--- Record set ---
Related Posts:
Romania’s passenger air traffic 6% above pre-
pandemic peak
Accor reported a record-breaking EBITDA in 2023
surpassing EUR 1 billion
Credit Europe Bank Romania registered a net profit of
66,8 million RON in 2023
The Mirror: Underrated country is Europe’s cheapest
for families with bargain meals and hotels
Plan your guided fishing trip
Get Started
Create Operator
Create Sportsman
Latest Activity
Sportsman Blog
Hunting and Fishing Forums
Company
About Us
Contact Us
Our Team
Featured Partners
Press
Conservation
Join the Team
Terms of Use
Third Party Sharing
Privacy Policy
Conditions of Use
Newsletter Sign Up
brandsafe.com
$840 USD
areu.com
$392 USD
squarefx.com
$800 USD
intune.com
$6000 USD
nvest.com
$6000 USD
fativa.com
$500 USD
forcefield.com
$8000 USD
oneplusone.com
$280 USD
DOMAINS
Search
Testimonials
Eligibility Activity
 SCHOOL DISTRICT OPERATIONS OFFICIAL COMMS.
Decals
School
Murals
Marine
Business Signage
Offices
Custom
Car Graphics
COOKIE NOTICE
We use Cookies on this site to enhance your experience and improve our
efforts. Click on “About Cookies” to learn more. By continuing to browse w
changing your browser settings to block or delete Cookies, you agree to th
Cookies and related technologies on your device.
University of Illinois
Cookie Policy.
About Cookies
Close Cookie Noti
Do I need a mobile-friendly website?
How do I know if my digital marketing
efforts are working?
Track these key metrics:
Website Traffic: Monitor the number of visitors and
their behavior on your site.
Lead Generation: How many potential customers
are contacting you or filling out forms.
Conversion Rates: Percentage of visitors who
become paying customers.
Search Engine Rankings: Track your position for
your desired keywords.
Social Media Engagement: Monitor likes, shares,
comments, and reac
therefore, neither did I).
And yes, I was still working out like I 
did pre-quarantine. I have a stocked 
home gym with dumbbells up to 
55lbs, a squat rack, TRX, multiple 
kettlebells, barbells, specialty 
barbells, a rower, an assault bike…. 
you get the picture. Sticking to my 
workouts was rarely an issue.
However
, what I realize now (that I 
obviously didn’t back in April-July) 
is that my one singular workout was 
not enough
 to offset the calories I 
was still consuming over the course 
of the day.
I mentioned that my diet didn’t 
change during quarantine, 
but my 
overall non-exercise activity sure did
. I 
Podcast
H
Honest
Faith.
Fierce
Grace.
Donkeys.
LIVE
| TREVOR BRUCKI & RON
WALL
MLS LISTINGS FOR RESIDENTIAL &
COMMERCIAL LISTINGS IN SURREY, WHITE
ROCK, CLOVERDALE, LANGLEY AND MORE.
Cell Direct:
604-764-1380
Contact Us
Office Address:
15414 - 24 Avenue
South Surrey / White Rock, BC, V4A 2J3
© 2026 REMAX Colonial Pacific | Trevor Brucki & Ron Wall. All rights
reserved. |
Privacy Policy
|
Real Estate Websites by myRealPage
---
Copy the text of every entry above word for word, keeping each line break where it falls.

- Expected answer
Related Posts:
Romania’s passenger air traffic 6% above pre-
pandemic peak
Accor reported a record-breaking EBITDA in 2023
surpassing EUR 1 billion
Credit Europe Bank Romania registered a net profit of
66,8 million RON in 2023
The Mirror: Underrated country is Europe’s cheapest
for families with bargain meals and hotels
Plan your guided fishing trip
Get Started
Create Operator
Create Sportsman
Latest Activity
Sportsman Blog
Hunting and Fishing Forums
Company
About Us
Contact Us
Our Team
Featured Partners
Press
Conservation
Join the Team
Terms of Use
Third Party Sharing
Privacy Policy
Conditions of Use
Newsletter Sign Up
brandsafe.com
$840 USD
areu.com
$392 USD
squarefx.com
$800 USD
intune.com
$6000 USD
nvest.com
$6000 USD
fativa.com
$500 USD
forcefield.com
$8000 USD
oneplusone.com
$280 USD
DOMAINS
Search
Testimonials
Eligibility Activity
 SCHOOL DISTRICT OPERATIONS OFFICIAL COMMS.
Decals
School
Murals
Marine
Business Signage
Offices
Custom
Car Graphics
COOKIE NOTICE
We use Cookies on this site to enhance your experience and improve our
efforts. Click on “About Cookies” to learn more. By continuing to browse w
changing your browser settings to block or delete Cookies, you agree to th
Cookies and related technologies on your device.
University of Illinois
Cookie Policy.
About Cookies
Close Cookie Noti
Do I need a mobile-friendly website?
How do I know if my digital marketing
efforts are working?
Track these key metrics:
Website Traffic: Monitor the number of visitors and
their behavior on your site.
Lead Generation: How many potential customers
are contacting you or filling out forms.
Conversion Rates: Percentage of visitors who
become paying customers.
Search Engine Rankings: Track your position for
your desired keywords.
Social Media Engagement: Monitor likes, shares,
comments, and reac
therefore, neither did I).
And yes, I was still working out like I 
did pre-quarantine. I have a stocked 
home gym with dumbbells up to 
55lbs, a squat rack, TRX, multiple 
kettlebells, barbells, specialty 
barbells, a rower, an assault bike…. 
you get the picture. Sticking to my 
workouts was rarely an issue.
However
, what I realize now (that I 
obviously didn’t back in April-July) 
is that my one singular workout was 
not enough
 to offset the calories I 
was still consuming over the course 
of the day.
I mentioned that my diet didn’t 
change during quarantine, 
but my 
overall non-exercise activity sure did
. I 
Podcast
H
Honest
Faith.
Fierce
Grace.
Donkeys.
LIVE
| TREVOR BRUCKI & RON
WALL
MLS LISTINGS FOR RESIDENTIAL &
COMMERCIAL LISTINGS IN SURREY, WHITE
ROCK, CLOVERDALE, LANGLEY AND MORE.
Cell Direct:
604-764-1380
Contact Us
Office Address:
15414 - 24 Avenue
South Surrey / White Rock, BC, V4A 2J3
© 2026 REMAX Colonial Pacific | Trevor Brucki & Ron Wall. All rights
reserved. |
Privacy Policy
|
Real Estate Websites by myRealPage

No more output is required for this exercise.